DFT Study on the Chemical Degradation Mechanism of Perfluorobis(sulfonyl)imide Sulfonic Acid Ionomer Membranes
journal contributionposted on 19.01.2021, 07:15 by Makoto Yamaguchi
The development of proton-conducting membranes with high conductivity and durability is still one of the key issues for the wide application of proton-conducting membrane fuel cells (PEMFCs). Perfluorobis(sulfonyl)imide sulfonic acid (PFIA) ionomer membranes having multiple acid sites on each side chain can have lower equivalent weight and show higher proton conductivity than currently used perfluorosulfonic acid (PFSA) ionomer membranes without losing mechanical properties of the membranes.

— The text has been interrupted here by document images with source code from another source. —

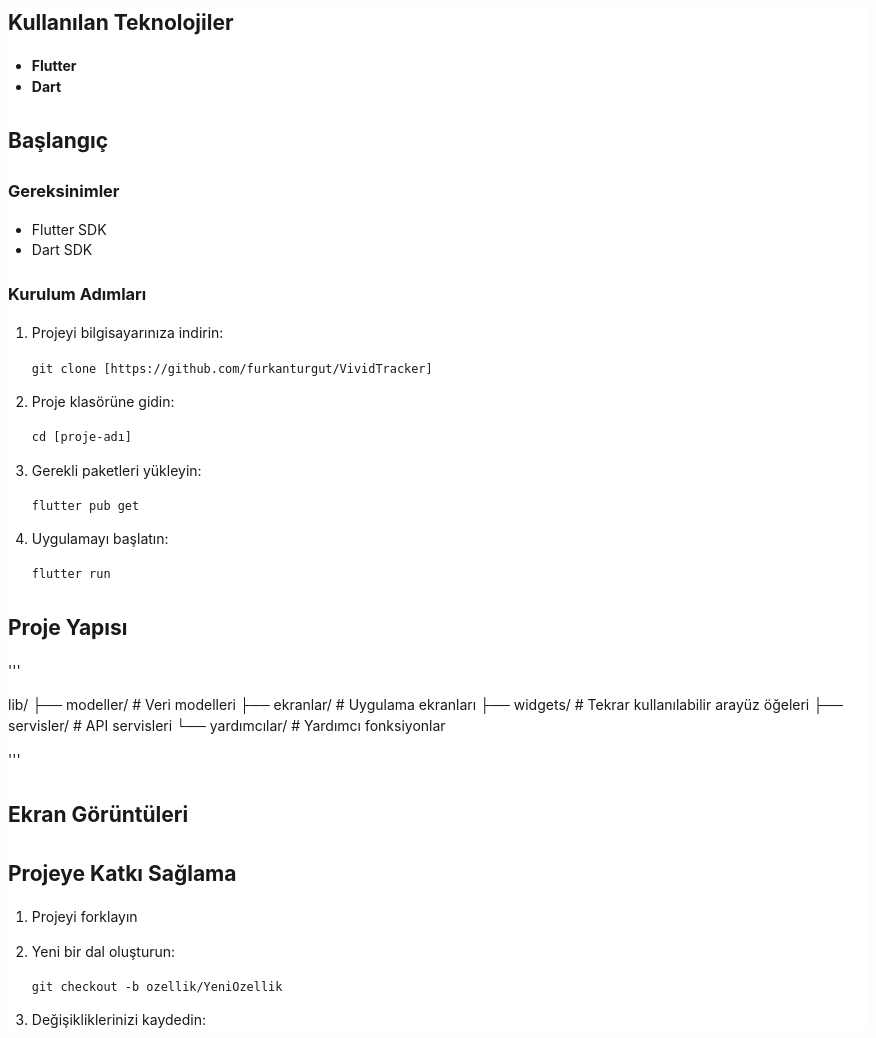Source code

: ## Kullanılan Teknolojiler

-   **Flutter**
-   **Dart**

## Başlangıç

### Gereksinimler

-   Flutter SDK
-   Dart SDK 

### Kurulum Adımları

1.  Projeyi bilgisayarınıza indirin:
    
    `git clone [https://github.com/furkanturgut/VividTracker]` 
    
2.  Proje klasörüne gidin:
    
    `cd [proje-adı]` 
    
3.  Gerekli paketleri yükleyin:
    
    `flutter pub get` 
    
4.  Uygulamayı başlatın:

    `flutter run` 
    

## Proje Yapısı
'''

lib/
├── modeller/     # Veri modelleri
├── ekranlar/     # Uygulama ekranları
├── widgets/      # Tekrar kullanılabilir arayüz öğeleri
├── servisler/    # API servisleri
└── yardımcılar/  # Yardımcı fonksiyonlar

'''
## Ekran Görüntüleri

  

## Projeye Katkı Sağlama

1.  Projeyi forklayın
2.  Yeni bir dal oluşturun:
    
    `git checkout -b ozellik/YeniOzellik` 
    
3.  Değişikliklerinizi kaydedin:
    

[def]: <Ekran görüntüsü 2024-12-07 221549.png>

However, durability tests of membrane electrode assemblies (MEAs) with the PFIA membranes show greater loss of open-circuit voltage than the MEAs with the PFSA membranes, and sulfonamides are detected as degradation products. In this paper, reactions of hydrogen radical attack on imide nitrogen and following nitrogen sulfur bond cleavage are proposed to explain the formation of sulfonamides. Their calculated barrier heights are lower than those of the tertiary fluorine atom abstraction as the initial step of the PFSA membrane degradation by the hydrogen atom and consistent with the faster degradation of the PFIA membrane. These results suggest that the role of hydrogen radical to initiate the chemical degradation of perfluorinated ionomers should be further investigated both experimentally and theoretically.